Sharing Our Tradition
As much as we need to constantly remind ourselves of our true goals and aspirations, we also need to share what we’ve learned and gained through philanthropy with the rest of the world. Technology and the internet have proven to be incredible tools for many family philanthropists by providing efficient, low-cost means of publicizing the successes of nonprofits they support. Recent years have seen a rise in the popularity of web logs, orblogs, which provide an easy way of communicating with an authenticity and intimacy some websites lack. Blogs are online diaries and run the gamut from political pundits exposing forged documents to regular people talking about what they had for dinner. Some philanthropy-related blogs include: Gift Hub and Philanthropy 2225.

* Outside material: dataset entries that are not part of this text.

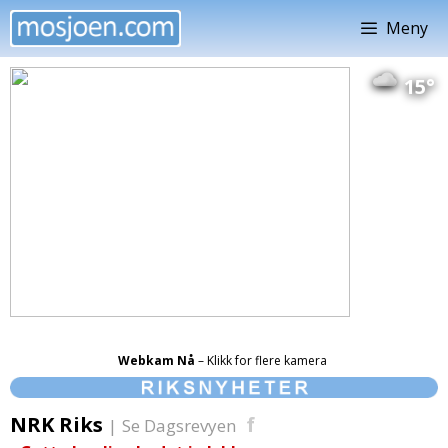
Hopp
Meny
til
innhold
15°
Webkam Nå
– Klikk for flere kamera
NRK Riks
f
|
Se Dagsrevyen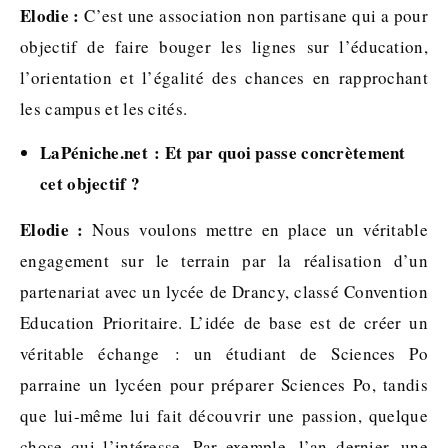
Elodie :
C’est une association non partisane qui a pour
objectif de faire bouger les lignes sur l’éducation,
l’orientation et l’égalité des chances en rapprochant
les campus et les cités.
LaPéniche.net : Et par quoi passe concrètement
cet objectif ?
Elodie :
Nous voulons mettre en place un véritable
engagement sur le terrain par la réalisation d’un
partenariat avec un lycée de Drancy, classé Convention
Education Prioritaire. L’idée de base est de créer un
véritable échange : un étudiant de Sciences Po
parraine un lycéen pour préparer Sciences Po, tandis
que lui-même lui fait découvrir une passion, quelque
chose qui l’intéresse. Par exemple, l’an dernier, une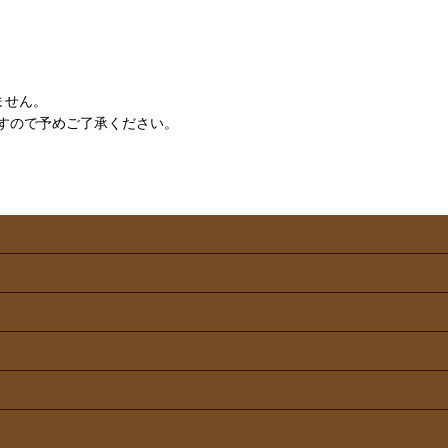
ません。
すので予めご了承ください。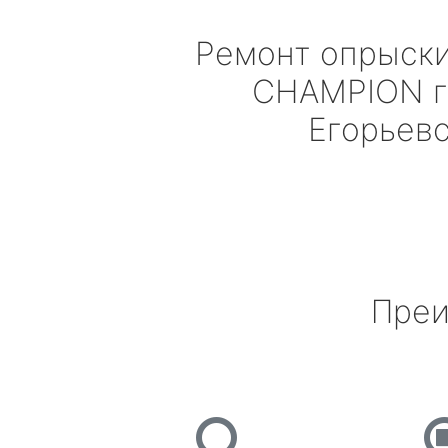
Ремонт опрыск
CHAMPION
г
Егорьев
Преи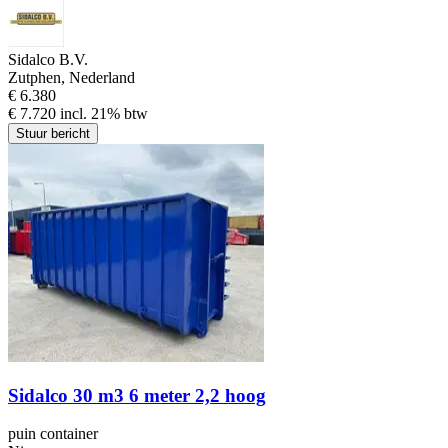
Sidalco B.V.
Zutphen, Nederland
€ 6.380
€ 7.720 incl. 21% btw
Stuur bericht
Sidalco 30 m3 6 meter 2,2 hoog
puin container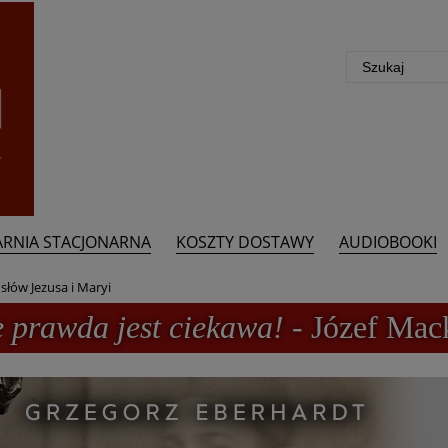
ARNIA STACJONARNA
KOSZTY DOSTAWY
AUDIOBOOKI
słów Jezusa i Maryi
e prawda jest ciekawa!
- Józef Mac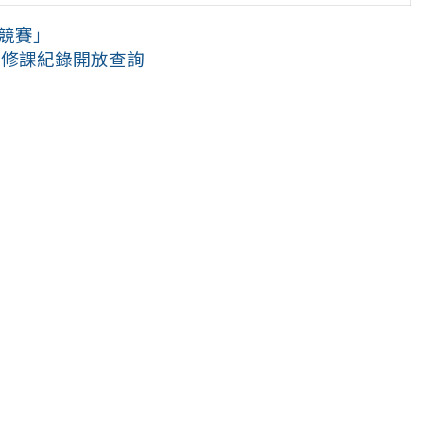
題競賽」
期修課紀錄開放查詢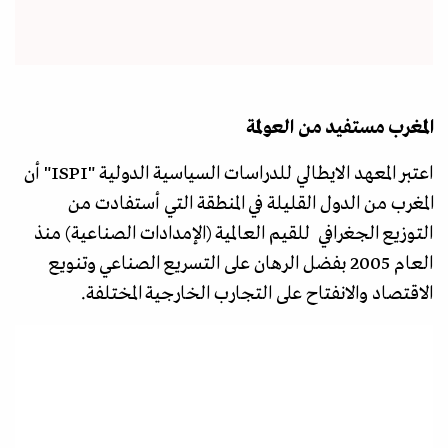
المغرب مستفيد من العولمة
اعتبر المعهد الايطالي للدراسات السياسية الدولية "ISPI" أن
المغرب من الدول القليلة في المنطقة التي أستفادت من
التوزيع الجغرافي للقيم العالمية (الإمدادات الصناعية) منذ
العام 2005 بفضل الرهان على التسريع الصناعي وتنويع
الاقتصاد والانفتاح على التجارب الخارجية المختلفة.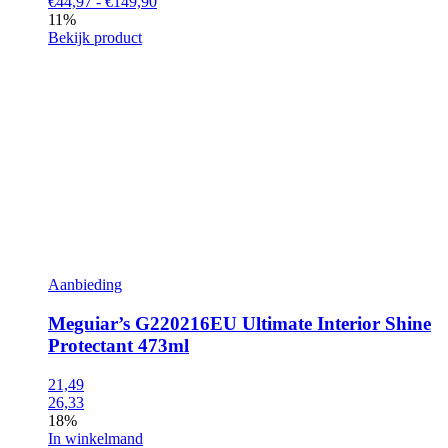
€44,97 - €149,90
11%
Bekijk product
Aanbieding
Meguiar’s G220216EU Ultimate Interior Shine
Protectant 473ml
21,49
26,33
18%
In winkelmand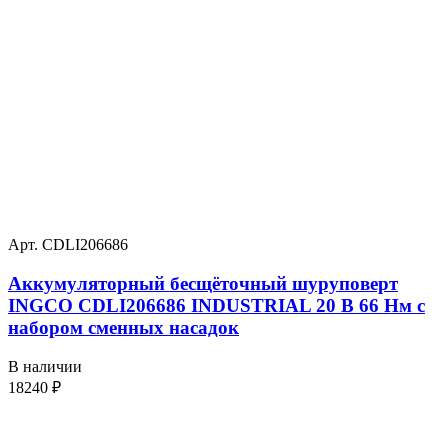
Арт. CDLI206686
Аккумуляторный бесщёточный шуруповерт
INGCO CDLI206686 INDUSTRIAL 20 В 66 Нм с
набором сменных насадок
В наличии
18240
₽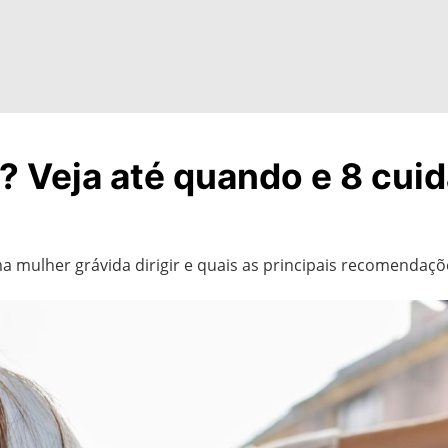
r? Veja até quando e 8 cui
 mulher grávida dirigir e quais as principais recomendaçõ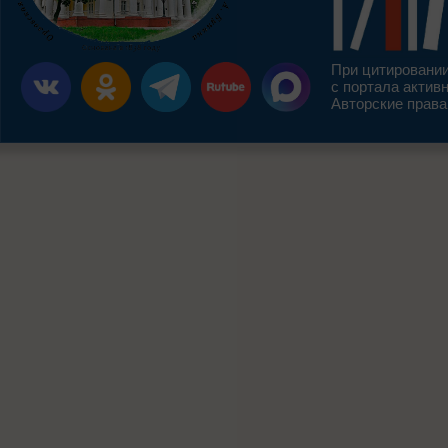
При цитировании
с портала актив
Авторские права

Logging on to the Internet, philanthropists can show the world what it is that they actually do: all the joy and frustration that comes with being a part of this tradition. Like any diary, you write in it whenever you have a story to tell. Some blog every other hour; some, every other day or week. Blogs can be set up as a separate site or as the newest feature of your foundation’s website. Either way, others get to see the people, the values, the faith that animate your giving. You can set up your own blog for free with programs like Blogger orTypePad. If you’re not into the idea of blogging, present the option to an enthusiastic staff member or to the next generation of your family foundation as a way of involving them in the discussion.

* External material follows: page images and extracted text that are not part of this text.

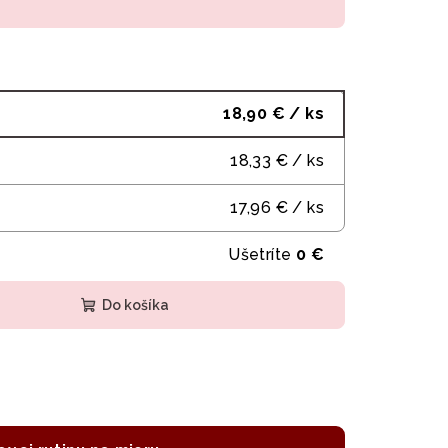
18,90 €
/ ks
18,33 €
/ ks
17,96 €
/ ks
Ušetríte
0 €
Do košíka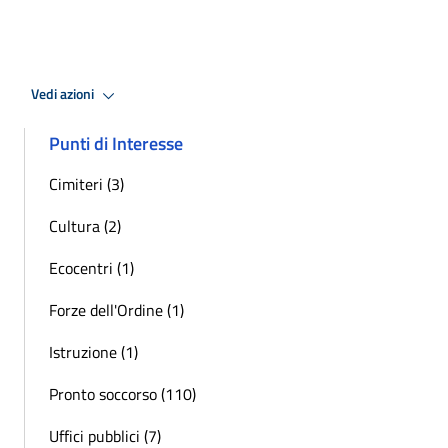
Vedi azioni
Punti di Interesse
Cimiteri (3)
Cultura (2)
Ecocentri (1)
Forze dell'Ordine (1)
Istruzione (1)
Pronto soccorso (110)
Uffici pubblici (7)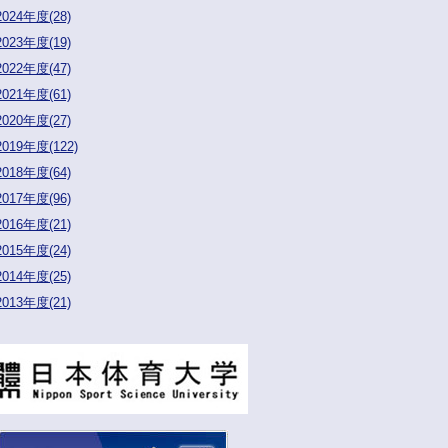
2024年度(28)
2023年度(19)
2022年度(47)
2021年度(61)
2020年度(27)
2019年度(122)
2018年度(64)
2017年度(96)
2016年度(21)
2015年度(24)
2014年度(25)
2013年度(21)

In one way or another, tell your story – on your website, in articles, in speeches, in conferences, in meetings. Colin G. Campbell, Chairman, President and CEO of the Colonial Williamsburg Foundation, writes in Living the Legacy:
No one can deny that accountability has its quantitative aspects. But accountability also comes with a second set of associations that ought to be far more appealing and comfortable to family foundations. For in addition to taking a measurement, accountability means giving an account of yourself–put simply, it means telling your story.
After all, as stewards of a faithful tradition, we are “accountable not only for what we preserve but for what we create,” not only for the chapters we save but for the chapters we write.